En todo caso, el fascismo se ha ocultado tras su crimen más conocido. Y lo ha conseguido, precisamente, porque la excepcionalización de la Shoah ha facilitado la consolidación de una falsa equivalencia entre fascismo y Holocausto y entre fascismo y nazismo, como si no hubiera abundantes prueba de que los genocidios no son un fenómeno exclusivo de los regímenes fascistas al estilo de los años 30 y 40. El lugar que Occidente le ha dado la Shoah en las producciones culturales sobre el fascismo, el totalitarismo, la extrema derecha, la violencia, así como en cierta filosofía política y moral a partir del final de la Segunda Guerra Mundial, ha dado lugar a la consolidación de una comprensión parcial sobre los mismos. Más importante aún, la equivalencia entre fascismo y Shoah ha sido utilizada por las potencias occidentales para crear la apariencia de que si el fascismo es abominable, lo es por el Holocausto, y no porque el fascismo sea abominable independientemente de que cometa o no genocidios.

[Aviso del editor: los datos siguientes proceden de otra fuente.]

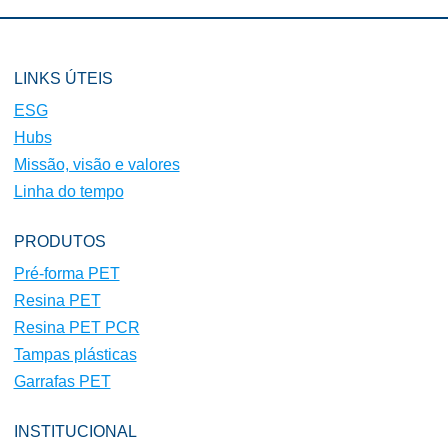
LINKS ÚTEIS
ESG
Hubs
Missão, visão e valores
Linha do tempo
PRODUTOS
Pré-forma PET
Resina PET
Resina PET PCR
Tampas plásticas
Garrafas PET
INSTITUCIONAL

Porque aunque es cierto que, por su intensidad, la Shoah sí permite diagnosticar elementos cruciales para las teorías críticas del genocidio y el racismo, desgraciadamente es más lo que oculta que lo que revela. En lo que respecta al fascismo, la Shoah, por virtud de su intensidad, sirve para atenuar o incluso para normalizar sus otras atrocidades, que palidecerán (o al menos así lo diríamos en casi cualquier contexto) ante el horror del Holocausto. Y así, por virtud de su excepcionalización, ni el sometimiento por medio del terror; ni la organización del desamparo de las masas; ni la exaltación y promoción de individualismos deshumanizantes; ni la deshumanización sistemática de quienes luego justifican, promueven o cometen genocidios; ni la glorificación de la ignorancia y la irreflexividad, ni la aniquilación de la verdad, pueden ser vistos como lo abominables que son, ni evaluadas en función de sus aún más devastadoras consecuencias.